By visiting a dentist early on and regularly, parents and caregivers will take a major step towards positive oral health as all children benefit from preventative care, including proper brushing, flossing, limited snacking and regular dental checkups. Dr. Hendry further adds that consistent routines to promote oral health, such as drinking water throughout the day, can be an important measure in helping to keep teeth clean at home. Other important suggestions include the avoidance of sugary drinks, especially bottles in bed or juice at bedtime; limiting “sipping” sugary drinks as the lengthier contact of sugar and teeth leads to greater risk of decay; and oral cleansing using a warm washcloth even before the teeth fully erupt to help stimulate oral sensations that minimize sensory defensiveness.

Practice, practice, practice.Given physical or sensory issues or developmental delays, some children with special needs require more assistance and practice in caring for their teeth. For example, children with autism may struggle with the sound or sensation resonating from a spinning toothbrush or perhaps the scent of particular toothpastes. Others may struggle with dexterity and find reaching the far rear of the mouth difficult.

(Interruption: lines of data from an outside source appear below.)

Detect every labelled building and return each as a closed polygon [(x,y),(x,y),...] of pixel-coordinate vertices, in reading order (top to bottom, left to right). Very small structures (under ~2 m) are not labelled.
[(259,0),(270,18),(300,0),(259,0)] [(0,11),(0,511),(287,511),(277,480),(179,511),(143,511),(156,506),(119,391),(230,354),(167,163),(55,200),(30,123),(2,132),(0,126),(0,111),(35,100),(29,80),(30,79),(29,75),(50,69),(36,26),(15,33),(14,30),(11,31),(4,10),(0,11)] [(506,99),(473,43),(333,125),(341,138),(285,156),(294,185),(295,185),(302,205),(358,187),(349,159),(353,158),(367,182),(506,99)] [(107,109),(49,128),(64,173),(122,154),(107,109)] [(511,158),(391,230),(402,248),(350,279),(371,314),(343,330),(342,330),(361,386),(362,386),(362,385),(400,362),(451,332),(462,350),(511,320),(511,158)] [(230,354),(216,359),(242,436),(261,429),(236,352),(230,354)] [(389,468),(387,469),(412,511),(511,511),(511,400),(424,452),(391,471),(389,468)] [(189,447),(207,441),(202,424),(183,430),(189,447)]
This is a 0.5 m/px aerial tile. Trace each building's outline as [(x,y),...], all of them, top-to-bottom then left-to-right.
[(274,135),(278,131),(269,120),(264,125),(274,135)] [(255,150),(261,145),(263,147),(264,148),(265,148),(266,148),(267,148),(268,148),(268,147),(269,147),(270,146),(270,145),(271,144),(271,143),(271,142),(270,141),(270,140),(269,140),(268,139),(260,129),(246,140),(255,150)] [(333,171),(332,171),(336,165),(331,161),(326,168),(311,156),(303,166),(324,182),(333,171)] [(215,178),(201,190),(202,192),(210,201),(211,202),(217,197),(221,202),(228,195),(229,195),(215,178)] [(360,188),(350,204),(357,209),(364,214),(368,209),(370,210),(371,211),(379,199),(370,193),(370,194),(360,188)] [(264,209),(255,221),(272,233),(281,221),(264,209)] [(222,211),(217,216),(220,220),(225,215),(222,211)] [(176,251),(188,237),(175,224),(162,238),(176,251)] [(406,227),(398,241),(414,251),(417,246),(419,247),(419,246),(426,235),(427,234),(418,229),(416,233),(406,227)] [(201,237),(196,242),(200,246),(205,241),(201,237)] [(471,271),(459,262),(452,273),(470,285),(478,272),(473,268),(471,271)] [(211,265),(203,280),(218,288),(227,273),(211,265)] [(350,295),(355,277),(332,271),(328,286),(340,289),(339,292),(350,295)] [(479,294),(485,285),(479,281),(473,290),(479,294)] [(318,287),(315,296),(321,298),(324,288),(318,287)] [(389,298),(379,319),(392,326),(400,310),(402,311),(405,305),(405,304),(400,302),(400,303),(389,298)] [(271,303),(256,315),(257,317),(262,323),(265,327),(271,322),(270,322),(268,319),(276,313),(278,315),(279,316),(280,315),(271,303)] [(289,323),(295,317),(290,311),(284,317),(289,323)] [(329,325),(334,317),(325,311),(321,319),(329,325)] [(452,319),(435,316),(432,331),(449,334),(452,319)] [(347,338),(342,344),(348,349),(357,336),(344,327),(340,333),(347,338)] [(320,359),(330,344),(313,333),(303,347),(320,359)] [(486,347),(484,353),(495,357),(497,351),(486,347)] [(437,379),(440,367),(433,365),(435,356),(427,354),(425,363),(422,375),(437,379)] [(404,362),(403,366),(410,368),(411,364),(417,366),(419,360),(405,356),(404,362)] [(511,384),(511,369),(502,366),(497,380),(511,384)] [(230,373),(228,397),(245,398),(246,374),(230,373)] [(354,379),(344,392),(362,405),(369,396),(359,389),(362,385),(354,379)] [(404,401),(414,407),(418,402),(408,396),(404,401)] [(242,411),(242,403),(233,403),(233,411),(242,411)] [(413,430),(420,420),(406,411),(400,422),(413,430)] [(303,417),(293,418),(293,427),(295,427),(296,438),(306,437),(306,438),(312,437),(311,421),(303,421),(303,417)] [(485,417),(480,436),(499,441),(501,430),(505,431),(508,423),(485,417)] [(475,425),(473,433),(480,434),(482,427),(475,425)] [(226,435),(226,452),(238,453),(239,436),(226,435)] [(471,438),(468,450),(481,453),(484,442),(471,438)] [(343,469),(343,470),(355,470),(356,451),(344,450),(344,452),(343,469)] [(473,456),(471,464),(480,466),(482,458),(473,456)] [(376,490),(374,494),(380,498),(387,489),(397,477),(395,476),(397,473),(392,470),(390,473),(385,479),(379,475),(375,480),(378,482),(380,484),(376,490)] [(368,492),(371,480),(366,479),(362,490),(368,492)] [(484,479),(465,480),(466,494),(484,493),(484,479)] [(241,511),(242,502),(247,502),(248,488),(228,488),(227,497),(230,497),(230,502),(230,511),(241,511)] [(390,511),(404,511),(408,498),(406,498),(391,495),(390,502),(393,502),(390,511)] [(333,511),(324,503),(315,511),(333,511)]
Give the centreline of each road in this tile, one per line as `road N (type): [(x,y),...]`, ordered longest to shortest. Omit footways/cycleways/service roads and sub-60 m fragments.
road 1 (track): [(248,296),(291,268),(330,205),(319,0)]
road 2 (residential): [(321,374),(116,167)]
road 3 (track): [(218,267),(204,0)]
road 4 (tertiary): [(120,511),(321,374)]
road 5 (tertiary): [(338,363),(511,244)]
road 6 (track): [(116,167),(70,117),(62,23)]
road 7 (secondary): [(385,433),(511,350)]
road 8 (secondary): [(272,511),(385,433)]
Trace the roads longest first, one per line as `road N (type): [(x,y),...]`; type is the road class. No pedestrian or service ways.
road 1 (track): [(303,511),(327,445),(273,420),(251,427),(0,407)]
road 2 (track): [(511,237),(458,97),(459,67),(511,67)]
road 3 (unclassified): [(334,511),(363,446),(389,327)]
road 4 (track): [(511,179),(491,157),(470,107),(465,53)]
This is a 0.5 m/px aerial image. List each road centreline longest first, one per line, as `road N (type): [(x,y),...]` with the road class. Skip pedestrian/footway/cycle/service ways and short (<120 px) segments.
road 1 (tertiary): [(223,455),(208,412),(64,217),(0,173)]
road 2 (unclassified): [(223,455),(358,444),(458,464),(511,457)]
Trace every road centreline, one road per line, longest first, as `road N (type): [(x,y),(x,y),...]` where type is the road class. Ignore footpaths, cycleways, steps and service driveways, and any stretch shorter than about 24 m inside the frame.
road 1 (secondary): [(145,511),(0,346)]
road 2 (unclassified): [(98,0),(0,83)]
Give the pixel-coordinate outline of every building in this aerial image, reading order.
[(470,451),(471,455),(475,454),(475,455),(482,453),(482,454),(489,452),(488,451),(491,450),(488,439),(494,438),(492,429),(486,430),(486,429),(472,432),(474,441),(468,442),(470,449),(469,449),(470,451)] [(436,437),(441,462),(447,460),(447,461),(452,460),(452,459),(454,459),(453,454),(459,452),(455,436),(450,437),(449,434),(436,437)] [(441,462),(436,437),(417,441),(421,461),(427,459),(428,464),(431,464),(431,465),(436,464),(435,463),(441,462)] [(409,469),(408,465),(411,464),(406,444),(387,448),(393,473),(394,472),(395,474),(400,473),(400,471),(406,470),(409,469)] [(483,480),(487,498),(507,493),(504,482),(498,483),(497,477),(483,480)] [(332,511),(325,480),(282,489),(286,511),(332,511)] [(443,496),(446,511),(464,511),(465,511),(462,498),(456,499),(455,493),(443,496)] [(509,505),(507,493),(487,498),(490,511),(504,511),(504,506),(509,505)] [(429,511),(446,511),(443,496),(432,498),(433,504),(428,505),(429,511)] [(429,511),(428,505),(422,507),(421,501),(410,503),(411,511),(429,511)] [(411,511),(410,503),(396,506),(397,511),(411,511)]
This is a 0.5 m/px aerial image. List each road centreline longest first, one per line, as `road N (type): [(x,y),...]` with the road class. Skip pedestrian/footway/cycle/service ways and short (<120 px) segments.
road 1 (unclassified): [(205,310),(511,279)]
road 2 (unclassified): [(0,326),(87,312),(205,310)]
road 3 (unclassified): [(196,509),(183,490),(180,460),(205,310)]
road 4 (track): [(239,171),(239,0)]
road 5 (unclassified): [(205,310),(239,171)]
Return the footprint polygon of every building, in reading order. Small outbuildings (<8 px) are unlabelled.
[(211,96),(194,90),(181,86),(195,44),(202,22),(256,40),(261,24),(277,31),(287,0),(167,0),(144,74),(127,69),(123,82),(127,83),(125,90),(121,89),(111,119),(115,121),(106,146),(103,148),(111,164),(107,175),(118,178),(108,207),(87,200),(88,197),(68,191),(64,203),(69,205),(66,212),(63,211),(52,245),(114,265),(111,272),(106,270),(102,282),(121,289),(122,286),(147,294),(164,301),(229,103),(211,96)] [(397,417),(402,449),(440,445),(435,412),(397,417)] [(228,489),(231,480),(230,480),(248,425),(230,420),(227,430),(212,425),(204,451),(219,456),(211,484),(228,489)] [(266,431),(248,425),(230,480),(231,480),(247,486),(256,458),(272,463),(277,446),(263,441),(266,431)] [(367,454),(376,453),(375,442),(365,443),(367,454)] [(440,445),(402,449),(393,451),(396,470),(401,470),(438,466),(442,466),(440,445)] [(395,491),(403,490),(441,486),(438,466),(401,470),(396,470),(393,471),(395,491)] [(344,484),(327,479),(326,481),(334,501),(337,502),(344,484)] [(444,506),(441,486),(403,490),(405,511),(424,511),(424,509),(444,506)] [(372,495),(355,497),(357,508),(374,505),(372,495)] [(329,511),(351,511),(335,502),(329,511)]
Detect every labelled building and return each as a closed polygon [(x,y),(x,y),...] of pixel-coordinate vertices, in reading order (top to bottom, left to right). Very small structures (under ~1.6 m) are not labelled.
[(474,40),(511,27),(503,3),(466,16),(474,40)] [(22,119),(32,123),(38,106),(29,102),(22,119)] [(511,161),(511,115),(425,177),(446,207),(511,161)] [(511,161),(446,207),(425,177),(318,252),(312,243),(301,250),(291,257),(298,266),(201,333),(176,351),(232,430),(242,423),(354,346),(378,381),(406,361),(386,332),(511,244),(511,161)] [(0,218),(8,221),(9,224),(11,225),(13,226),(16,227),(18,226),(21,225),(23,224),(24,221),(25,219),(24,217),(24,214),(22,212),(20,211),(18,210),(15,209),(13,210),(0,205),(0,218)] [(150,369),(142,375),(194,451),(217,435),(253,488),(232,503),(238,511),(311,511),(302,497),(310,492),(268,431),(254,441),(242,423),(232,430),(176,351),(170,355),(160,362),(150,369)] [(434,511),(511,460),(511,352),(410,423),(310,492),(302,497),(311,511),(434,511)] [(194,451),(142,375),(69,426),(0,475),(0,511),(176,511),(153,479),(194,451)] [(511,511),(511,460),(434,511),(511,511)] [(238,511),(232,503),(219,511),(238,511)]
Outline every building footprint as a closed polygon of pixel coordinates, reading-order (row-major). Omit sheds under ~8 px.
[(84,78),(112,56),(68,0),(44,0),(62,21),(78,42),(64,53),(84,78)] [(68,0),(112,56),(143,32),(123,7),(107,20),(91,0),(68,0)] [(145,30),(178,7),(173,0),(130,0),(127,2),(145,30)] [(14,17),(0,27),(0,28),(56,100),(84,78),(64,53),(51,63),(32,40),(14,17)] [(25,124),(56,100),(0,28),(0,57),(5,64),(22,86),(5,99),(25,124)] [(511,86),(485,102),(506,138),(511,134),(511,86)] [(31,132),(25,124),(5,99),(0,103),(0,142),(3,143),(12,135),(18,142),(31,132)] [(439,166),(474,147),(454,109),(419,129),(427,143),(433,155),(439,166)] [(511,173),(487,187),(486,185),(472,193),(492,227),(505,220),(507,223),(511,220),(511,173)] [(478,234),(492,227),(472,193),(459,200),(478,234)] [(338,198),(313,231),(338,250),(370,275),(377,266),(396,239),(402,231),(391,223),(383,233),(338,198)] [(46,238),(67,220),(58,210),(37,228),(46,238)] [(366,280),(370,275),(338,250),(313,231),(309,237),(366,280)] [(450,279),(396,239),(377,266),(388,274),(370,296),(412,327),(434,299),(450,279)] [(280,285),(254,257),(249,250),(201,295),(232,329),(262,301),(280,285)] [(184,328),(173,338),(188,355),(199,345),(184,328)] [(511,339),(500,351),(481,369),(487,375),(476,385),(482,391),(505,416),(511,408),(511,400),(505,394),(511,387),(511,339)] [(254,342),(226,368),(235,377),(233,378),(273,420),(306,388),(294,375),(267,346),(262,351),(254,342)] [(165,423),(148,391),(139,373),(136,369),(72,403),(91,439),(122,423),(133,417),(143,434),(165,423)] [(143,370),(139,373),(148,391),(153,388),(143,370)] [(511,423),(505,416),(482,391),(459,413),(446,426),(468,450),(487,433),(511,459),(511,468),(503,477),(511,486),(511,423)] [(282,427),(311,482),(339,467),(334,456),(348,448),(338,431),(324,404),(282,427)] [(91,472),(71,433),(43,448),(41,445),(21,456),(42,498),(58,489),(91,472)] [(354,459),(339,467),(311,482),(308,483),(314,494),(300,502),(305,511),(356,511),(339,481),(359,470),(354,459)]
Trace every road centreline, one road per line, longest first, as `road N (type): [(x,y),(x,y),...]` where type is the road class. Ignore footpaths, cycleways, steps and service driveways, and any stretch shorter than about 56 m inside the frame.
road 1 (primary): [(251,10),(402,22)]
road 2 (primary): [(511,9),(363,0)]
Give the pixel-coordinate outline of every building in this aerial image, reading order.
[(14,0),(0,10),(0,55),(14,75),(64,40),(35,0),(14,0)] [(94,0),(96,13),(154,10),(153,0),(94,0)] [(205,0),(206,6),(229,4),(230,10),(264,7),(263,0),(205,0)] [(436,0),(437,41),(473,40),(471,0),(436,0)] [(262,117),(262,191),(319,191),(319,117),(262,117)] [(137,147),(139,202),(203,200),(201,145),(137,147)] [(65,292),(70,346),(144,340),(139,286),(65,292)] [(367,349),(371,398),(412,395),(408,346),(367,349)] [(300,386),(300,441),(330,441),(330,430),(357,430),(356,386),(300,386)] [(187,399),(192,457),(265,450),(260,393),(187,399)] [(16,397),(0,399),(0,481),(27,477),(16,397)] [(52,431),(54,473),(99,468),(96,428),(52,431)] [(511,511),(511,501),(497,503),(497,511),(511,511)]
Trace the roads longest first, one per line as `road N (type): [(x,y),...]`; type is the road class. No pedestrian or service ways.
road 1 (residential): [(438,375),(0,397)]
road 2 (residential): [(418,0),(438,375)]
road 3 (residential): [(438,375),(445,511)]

  Parents are encouraged to work with their children several times a day to experiment with different options (regular toothbrush versus spin brush, floss holders versus regular floss, rinses and adaptive aids for toothbrushes) to find options that work best. Your dentist can provide optimal recommendations especially if the sensation of brushing or flossing causes discomfort. Other things to consider include whether your child is properly holding and manipulating their toothbrush or reaching far enough towards the back of their mouth to cleanse rear teeth.  Any effort or ideas to encourage regular brushing will make a difference.